Extracts all n-grams of the configured order from the sequence and increments their counts. N-grams do not cross sequence boundaries.
- count_seqs(seqs)¶
Count n-grams from multiple sequences.
Each sequence is treated independently (n-grams do not cross boundaries).
- get(ngram)¶
Return the count for a specific n-gram.
Returns 0 if the n-gram has not been observed.
- items(*, order=None)¶
Return all (n-gram, count) pairs.
- min_n¶
The minimum n-gram order.
- most_common(n=None, *, order=None)¶
Return the n most common n-grams with their counts.
If n is None, returns all n-grams sorted by count (descending).
- n¶
The n-gram order.
- to_counter(*, order=None)¶
Convert to a Python
collections.Counter.Returns a
Countermapping n-gram tuples to their counts.
- total(*, order=None)¶
Return the total number of n-gram tokens counted.
- class pylangacq.Participant¶
A single participant from @Participants + @ID fields merged.
- class pylangacq.Token(word, pos=None, mor=None, gra=None)¶
A token with word, POS, morphology, and grammatical relation.
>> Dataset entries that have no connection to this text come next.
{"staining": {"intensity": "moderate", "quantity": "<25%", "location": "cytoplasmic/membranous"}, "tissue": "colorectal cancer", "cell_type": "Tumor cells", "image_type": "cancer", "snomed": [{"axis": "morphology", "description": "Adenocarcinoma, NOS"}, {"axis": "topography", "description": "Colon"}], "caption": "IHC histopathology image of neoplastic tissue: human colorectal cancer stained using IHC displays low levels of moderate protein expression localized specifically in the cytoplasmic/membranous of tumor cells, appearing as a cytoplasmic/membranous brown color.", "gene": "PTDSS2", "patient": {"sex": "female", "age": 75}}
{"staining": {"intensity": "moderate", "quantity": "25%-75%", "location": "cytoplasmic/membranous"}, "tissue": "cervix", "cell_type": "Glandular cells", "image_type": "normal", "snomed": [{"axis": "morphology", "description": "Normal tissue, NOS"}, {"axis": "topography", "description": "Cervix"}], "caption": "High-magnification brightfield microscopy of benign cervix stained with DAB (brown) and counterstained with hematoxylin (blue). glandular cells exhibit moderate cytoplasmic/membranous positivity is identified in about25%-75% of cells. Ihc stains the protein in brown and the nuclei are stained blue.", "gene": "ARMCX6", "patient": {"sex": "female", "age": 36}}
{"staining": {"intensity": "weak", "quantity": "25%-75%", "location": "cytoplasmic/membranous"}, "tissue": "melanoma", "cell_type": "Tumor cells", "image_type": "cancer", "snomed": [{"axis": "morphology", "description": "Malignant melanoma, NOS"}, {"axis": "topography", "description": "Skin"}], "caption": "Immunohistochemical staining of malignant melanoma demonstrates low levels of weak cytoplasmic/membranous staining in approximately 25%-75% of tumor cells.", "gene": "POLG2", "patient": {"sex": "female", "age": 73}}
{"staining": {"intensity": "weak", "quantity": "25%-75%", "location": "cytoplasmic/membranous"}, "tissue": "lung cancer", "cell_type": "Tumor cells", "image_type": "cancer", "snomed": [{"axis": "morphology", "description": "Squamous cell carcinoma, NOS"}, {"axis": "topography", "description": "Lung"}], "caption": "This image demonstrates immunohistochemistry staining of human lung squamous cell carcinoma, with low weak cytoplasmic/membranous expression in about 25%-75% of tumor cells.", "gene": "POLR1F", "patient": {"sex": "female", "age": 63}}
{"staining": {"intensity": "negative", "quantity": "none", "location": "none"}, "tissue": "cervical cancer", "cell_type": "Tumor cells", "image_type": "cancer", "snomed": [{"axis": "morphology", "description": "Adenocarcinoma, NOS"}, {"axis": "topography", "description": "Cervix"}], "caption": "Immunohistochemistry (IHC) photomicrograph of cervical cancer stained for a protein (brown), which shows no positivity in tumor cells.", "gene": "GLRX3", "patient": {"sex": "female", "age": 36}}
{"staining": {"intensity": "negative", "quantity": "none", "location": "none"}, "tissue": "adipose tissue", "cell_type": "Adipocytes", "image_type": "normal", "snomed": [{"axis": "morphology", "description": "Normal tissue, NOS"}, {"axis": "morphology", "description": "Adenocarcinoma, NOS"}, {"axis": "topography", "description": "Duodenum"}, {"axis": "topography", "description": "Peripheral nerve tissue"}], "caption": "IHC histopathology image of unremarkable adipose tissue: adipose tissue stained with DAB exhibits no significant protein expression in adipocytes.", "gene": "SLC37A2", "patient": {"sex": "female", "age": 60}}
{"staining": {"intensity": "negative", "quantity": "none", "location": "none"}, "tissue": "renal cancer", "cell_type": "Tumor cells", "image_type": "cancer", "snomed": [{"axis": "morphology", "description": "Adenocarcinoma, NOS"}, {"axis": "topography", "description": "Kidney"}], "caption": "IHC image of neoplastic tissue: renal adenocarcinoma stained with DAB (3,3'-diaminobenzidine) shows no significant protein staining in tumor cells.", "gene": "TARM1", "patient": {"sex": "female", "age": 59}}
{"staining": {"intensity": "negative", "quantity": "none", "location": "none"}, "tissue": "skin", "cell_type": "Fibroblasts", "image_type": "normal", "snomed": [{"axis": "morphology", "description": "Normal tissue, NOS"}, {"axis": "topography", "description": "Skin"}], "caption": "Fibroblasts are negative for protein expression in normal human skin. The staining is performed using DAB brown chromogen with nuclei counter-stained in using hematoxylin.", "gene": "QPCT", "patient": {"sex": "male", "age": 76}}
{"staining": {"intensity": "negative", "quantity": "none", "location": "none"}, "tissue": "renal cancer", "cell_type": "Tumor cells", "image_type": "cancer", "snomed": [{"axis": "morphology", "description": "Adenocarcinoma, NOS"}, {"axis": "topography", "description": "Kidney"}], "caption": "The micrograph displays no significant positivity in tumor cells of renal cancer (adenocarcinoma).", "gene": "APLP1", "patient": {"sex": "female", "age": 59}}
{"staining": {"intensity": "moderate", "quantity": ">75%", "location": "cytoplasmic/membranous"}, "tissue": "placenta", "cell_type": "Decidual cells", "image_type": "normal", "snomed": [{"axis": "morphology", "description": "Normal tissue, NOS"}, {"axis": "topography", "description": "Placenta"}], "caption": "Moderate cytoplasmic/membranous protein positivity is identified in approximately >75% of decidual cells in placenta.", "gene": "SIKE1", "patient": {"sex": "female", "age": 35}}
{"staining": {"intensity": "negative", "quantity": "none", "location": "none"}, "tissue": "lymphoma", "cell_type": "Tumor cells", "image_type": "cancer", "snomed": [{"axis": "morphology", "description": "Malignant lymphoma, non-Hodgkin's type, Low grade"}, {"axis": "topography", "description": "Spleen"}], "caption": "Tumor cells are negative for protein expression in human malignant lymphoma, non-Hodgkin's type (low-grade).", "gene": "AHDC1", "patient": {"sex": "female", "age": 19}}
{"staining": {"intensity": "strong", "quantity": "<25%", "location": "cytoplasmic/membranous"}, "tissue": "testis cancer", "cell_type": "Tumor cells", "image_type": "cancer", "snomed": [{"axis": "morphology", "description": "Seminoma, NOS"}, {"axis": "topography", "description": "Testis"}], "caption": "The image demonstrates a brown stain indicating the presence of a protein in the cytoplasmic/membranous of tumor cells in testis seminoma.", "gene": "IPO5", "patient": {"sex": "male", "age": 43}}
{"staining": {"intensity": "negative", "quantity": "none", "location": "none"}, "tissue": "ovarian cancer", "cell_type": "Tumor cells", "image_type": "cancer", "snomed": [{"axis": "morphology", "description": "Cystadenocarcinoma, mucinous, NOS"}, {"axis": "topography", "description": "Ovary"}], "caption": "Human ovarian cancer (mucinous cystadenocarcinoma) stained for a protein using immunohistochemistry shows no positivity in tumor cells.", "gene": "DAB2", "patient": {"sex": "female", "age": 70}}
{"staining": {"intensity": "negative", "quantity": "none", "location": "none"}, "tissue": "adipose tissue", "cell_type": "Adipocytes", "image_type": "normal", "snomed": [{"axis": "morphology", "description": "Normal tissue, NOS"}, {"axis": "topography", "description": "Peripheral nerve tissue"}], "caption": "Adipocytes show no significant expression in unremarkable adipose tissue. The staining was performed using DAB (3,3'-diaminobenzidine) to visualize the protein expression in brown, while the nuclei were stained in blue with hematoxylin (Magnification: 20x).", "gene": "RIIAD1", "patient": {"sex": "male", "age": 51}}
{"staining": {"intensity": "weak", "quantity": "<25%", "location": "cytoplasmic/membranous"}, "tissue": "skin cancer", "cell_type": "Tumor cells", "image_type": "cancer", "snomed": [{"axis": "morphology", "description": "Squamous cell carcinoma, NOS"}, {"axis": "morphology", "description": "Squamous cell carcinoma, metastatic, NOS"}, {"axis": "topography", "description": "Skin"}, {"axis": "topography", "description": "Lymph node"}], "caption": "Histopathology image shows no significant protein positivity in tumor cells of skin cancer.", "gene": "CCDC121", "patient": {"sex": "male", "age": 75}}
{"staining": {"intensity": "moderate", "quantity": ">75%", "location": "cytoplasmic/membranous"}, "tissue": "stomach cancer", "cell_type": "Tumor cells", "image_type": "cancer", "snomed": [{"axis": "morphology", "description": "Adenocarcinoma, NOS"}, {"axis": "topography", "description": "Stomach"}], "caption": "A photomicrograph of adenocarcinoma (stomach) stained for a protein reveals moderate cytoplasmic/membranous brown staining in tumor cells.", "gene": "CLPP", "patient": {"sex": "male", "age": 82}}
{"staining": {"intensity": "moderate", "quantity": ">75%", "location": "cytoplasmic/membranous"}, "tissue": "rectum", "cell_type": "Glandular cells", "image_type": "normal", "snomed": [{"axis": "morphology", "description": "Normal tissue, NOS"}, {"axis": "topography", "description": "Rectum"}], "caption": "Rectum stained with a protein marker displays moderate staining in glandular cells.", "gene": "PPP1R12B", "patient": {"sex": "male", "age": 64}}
- class pylangacq.Utterance(*, participant=None, tokens=None, time_marks=None, tiers=None, changeable_header=None)¶
A single utterance from a CHAT transcript.
For changeable headers (e.g., @Comment, @New Episode), only changeable_header is set; all other fields are None.
- raw¶
Raw transcript of this utterance, or None for headers.
- to_str()¶
Return a plain text tabular representation of this utterance.
- class pylangacq.Utterances¶
A sequence of utterances with a formatted display for terminal/notebook use.
Returned by [Chat::head] and [Chat::tail].